Granted, from a certain point on, the relation between "few but good platforms" versus "many but inferior platforms" decides it in favour of the latter. Technological advantage can compensate numerical inferiority to a certain degree, and not beyond.

In the late cold war, manby NATO fighter pilots seemed to have doubts that the technologically superior NATO air forces would be able to stop the Russian airforce, due to the numbers of fighters that were expected to be flying for both sides at a given time. Better technology, shorter maintenance times, all nice and well - still, there were doubts.

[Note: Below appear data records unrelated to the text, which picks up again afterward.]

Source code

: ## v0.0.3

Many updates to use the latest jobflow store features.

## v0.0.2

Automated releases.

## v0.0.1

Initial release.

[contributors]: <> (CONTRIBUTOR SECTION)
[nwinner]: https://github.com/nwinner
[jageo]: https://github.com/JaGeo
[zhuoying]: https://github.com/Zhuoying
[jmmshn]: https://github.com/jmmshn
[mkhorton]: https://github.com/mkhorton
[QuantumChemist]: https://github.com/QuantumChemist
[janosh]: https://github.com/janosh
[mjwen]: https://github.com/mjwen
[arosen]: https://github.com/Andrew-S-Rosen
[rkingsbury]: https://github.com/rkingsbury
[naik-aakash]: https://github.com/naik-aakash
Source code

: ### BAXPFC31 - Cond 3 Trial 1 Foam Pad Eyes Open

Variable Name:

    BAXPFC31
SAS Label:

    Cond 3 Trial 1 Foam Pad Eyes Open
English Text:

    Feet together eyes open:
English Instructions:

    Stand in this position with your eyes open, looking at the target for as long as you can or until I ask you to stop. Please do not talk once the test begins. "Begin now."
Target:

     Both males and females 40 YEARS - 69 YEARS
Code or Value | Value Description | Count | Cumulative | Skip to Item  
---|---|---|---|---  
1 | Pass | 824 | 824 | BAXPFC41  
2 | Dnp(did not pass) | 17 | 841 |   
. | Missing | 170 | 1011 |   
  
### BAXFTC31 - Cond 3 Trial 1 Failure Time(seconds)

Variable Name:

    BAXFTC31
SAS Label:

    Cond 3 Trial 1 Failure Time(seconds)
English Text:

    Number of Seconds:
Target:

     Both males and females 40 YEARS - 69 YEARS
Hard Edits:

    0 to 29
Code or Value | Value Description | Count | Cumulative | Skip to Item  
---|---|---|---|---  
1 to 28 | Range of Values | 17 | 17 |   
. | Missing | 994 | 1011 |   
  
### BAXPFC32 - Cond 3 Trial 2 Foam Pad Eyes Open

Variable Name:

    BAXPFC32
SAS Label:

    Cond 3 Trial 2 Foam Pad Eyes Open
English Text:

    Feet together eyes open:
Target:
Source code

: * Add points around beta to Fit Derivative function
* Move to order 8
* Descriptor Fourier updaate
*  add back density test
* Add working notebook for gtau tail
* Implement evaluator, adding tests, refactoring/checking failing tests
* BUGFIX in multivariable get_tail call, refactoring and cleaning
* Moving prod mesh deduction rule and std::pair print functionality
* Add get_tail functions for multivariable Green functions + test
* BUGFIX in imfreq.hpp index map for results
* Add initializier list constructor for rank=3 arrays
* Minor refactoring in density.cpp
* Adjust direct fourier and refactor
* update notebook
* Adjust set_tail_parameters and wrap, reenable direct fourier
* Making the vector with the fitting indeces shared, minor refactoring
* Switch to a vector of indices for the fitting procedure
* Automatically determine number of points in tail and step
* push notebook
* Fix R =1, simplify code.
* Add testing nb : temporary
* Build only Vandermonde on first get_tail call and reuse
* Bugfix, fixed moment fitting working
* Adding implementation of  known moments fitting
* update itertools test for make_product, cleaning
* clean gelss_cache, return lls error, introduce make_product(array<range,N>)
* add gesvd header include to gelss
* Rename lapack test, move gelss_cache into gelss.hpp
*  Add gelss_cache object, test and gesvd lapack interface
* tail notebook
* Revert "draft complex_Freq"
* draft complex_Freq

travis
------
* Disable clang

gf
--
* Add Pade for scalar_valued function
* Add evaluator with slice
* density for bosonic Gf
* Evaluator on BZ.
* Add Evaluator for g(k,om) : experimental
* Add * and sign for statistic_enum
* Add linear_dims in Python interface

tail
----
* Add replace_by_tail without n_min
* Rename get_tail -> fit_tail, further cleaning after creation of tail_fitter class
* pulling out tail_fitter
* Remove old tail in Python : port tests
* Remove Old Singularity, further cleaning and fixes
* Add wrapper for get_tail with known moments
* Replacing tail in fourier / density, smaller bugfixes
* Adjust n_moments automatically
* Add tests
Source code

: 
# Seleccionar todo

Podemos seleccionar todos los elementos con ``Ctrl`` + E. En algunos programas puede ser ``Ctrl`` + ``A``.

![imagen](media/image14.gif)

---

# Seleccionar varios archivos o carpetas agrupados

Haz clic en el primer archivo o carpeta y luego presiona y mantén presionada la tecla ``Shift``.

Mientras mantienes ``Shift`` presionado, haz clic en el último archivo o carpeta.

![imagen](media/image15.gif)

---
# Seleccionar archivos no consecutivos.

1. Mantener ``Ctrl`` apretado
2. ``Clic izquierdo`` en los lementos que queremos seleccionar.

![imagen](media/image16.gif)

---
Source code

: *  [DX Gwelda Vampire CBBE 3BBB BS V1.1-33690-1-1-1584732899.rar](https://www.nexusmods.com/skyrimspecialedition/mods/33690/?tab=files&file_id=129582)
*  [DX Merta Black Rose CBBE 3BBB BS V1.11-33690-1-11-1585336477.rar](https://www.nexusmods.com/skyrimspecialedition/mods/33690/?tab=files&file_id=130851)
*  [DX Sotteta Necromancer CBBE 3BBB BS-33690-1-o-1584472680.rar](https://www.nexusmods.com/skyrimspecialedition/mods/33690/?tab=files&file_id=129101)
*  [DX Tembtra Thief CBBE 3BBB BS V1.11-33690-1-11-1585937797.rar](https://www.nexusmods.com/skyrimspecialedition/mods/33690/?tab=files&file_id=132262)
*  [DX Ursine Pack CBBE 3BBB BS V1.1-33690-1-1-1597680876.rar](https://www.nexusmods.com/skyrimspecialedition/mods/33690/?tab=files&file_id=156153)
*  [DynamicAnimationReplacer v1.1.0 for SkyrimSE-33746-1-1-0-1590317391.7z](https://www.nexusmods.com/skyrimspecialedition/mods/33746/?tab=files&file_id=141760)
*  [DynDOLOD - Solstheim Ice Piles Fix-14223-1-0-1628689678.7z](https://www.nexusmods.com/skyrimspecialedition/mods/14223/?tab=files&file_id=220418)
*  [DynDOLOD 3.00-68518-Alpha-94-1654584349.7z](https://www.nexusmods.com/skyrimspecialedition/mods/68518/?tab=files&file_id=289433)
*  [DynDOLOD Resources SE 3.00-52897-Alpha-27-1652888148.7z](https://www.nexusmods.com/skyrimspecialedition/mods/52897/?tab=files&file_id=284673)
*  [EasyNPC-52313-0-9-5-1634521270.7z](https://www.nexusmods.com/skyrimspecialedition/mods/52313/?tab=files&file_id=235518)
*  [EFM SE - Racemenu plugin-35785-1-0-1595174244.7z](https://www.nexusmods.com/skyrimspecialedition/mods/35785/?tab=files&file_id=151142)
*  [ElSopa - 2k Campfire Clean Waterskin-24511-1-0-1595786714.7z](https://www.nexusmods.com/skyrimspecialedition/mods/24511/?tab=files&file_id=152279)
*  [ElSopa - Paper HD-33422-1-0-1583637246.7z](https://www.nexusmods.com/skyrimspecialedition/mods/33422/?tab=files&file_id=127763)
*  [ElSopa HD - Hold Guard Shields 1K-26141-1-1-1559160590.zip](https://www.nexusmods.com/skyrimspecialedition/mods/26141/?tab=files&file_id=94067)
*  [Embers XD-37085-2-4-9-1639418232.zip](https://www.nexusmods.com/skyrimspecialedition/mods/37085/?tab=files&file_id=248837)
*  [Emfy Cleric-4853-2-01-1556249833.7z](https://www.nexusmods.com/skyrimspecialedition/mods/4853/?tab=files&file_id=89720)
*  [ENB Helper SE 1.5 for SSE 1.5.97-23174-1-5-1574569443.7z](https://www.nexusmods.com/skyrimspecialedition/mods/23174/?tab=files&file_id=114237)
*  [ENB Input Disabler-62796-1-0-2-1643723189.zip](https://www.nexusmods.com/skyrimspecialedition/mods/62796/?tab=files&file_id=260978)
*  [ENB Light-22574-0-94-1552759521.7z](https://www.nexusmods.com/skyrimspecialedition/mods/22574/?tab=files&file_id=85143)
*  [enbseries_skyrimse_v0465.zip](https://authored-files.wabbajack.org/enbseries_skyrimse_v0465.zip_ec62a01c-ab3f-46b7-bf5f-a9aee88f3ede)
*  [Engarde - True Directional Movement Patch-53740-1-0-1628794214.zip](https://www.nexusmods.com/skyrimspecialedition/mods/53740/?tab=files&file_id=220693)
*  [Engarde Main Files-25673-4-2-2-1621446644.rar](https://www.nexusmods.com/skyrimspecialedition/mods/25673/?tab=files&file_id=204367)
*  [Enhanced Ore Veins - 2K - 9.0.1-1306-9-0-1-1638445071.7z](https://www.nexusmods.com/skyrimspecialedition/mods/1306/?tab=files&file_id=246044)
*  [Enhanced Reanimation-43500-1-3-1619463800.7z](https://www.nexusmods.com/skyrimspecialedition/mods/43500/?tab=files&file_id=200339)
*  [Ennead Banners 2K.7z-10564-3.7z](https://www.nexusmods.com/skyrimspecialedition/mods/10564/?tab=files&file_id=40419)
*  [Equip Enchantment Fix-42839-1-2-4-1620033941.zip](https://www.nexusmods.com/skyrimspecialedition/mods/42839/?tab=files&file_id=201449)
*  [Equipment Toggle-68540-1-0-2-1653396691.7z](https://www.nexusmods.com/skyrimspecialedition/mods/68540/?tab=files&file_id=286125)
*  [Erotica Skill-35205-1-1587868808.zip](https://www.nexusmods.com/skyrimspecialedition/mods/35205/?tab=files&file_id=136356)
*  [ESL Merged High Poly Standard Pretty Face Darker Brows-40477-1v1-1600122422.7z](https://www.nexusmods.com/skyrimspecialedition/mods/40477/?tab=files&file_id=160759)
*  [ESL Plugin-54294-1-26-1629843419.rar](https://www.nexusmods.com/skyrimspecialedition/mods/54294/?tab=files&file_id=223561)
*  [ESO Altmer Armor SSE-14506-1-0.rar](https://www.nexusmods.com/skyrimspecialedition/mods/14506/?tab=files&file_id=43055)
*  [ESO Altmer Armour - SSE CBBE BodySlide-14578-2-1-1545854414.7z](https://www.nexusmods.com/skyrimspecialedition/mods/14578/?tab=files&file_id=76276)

Mike Spick, author of several books on airplanes from that era, also somewhere expressed such an opinion . It again is true today I think when considering the high tech toys the US is fielding: F-22 - are they still grounded? - and F-35 in so small numbers that even if technologically superior they represent a force prohibiting them to be everywhere. In principle, the US has a force that is designed to take on inferior, smaller enemies, not the real big players like China or Russia. If you loose a bomber costing 150 million, that is one thing. If you loose a bomber costing 2.5 billion and you only have 40 or so, the loss is significantly more costly to your finances, your economy, and your military doctrine. Same is true for the shrinking sizes of submarine fleets (US) and surface vessels (Britain). Yes, I know financially our nations cannot afford these military budgets at all anymore. But we should realise that this means not that we "assume the next war will be like the previous one", but that we just massively lose in military potency, and every loss we suffer in numbers in peace or war as well weighs much heavier than ten and 20 and 30 years ago.

I do not believe in this doctrine of "the maximum best even in minimal quantities", I think the total end number of a force also needs to go into the formula, to some degree. That's why a F-22 or F-35 would never have been built, if I would have had a word. I would have build slightly cheaper and slightly less sophisticated planes - but these in a significantly greater number. At least as long as Russia and especially China also do not not sacrifice numbers for maximum hightech standards, like the US today.

A balance between expensive, slow-producing quality and numerical quantity is of the essence.